“I don’t run rap / I run the map.”
Ten years ago today, Jay-Z spoke those words into existence on the closing opus of his Blueprint legacy. As a swaggering giant in hip-hop, there wasn’t much else Hov hadn’t accomplished or done at that point and yet he wasn’t done running the game, as he illustrated in The Blueprint 3. It also marked an interesting time in music.
Autotune, although new at the time, was setting the course for a new musical landscape. Newcomers more aligned with the younger generations were encroaching on the foundation built by old heads like Jay. But the illustrious 15-track record brought together old and new, including Rihanna, Kanye West, super producers Timbaland and Pharrell alongside the new kids on the block: Kid Cudi, Drake and J.Cole.
Autobiographical in some parts and insightful in others, the LP was a reminder that the basic elements of music and hard-hitting rap was not a lost art and still appreciated. It was also an invaluable look into the mind of the man who would become one of hip-hop's first billionaires. In honor of the album's 10th anniversary, here is a look back at how one of music’s most iconic records came together.

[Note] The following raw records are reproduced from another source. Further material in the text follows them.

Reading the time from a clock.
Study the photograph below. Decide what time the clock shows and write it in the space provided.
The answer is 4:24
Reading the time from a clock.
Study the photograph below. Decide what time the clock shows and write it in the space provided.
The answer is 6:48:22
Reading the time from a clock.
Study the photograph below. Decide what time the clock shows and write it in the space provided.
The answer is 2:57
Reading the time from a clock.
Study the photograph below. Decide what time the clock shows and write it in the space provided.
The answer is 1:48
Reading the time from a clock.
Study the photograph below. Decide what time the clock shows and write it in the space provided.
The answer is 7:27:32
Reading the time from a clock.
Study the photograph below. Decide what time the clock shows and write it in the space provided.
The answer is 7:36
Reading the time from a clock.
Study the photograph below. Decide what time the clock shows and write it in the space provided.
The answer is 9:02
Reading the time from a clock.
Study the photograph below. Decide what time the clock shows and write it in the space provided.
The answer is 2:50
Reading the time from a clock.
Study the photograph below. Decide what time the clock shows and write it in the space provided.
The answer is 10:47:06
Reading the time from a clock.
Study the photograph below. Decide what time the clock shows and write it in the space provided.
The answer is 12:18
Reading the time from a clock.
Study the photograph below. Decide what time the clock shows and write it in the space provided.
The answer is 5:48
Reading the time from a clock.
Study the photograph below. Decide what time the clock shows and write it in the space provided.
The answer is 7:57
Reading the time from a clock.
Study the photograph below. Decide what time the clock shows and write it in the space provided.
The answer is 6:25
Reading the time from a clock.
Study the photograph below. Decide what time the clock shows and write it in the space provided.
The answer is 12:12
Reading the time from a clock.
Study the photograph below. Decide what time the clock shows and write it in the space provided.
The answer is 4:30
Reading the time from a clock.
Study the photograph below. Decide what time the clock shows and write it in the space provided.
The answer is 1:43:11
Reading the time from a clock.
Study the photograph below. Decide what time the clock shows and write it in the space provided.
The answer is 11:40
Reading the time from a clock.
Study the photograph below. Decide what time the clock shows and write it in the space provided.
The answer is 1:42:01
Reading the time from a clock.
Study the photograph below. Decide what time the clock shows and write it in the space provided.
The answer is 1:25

Timbaland originally told MTV News that he was overseeing production for the album before Jay came out and refuted it. Speaking to Rolling Stone, Hov said: “If Timbaland makes ten great tracks then he produces the album, if Kanye West makes ten great tracks then he produces the album; if he makes three, I'll take three. I let the music dictate the direction. You know I love Timbaland, he is like a brother to me, but until the music is done it’s premature.”
Ultimately, Kanye helmed a majority of the opus with production credits on eight tracks off the 15-song record. He shared production work with other hip-hop heavyweights such as Swizz Beatz, No I.D., and the Neptunes.
The album almost leaked anyway, and by Jay himself: he nearly lost the recordings on a flight.
“The day I flew in from Hawaii [where BP3 was largely recorded], I was doing some recording, and I had an iPod in my pocket on a commercial flight from Hawaii to New York,” Jay told tech mogul Warren Buffett during a Forbes talk. “I had on jogging pants, and the iPod, with all the music I had recorded, [went] missing...it was on the plane somewhere. So I had to walk into the office the next day and buy an album that might leak the next day. So every day I would wake up and check all the internet places, for like three months.”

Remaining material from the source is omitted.